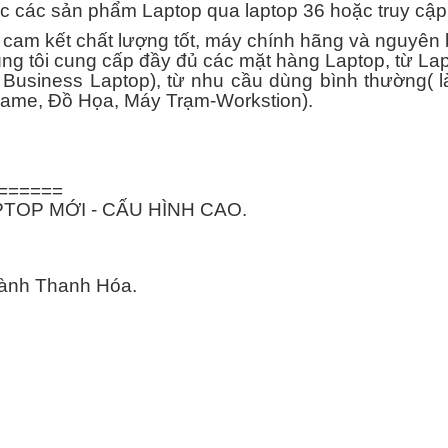
ác sản phẩm Laptop qua laptop 36 hoặc truy cậ
cam kết chất lượng tốt, máy chính hãng và nguy
úng tôi cung cấp đầy đủ các mặt hàng Laptop, từ La
siness Laptop), từ nhu cầu dùng bình thường( làm 
ame, Đồ Họa, Máy Trạm-Workstion).
======
TOP MỚI - CẤU HÌNH CAO.
thành Thanh Hóa.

☆ ☆ ☆

Arrange the text read from the data above as a JSON list of strings, one string per line, skipping blank lines and leaving out the pictures.

WRITTEN ANSWER:
[
  "ác sản phẩm Laptop qua laptop 36 hoặc truy cậ",
  "cam kết chất lượng tốt, máy chính hãng và nguy",
  "úng tôi cung cấp đầy đủ các mặt hàng Laptop, từ La",
  "siness Laptop), từ nhu cầu dùng bình thường( làm ",
  "ame, Đồ Họa, Máy Trạm-Workstion).",
  "======",
  "TOP MỚI - CẤU HÌNH CAO.",
  "thành Thanh Hóa."
]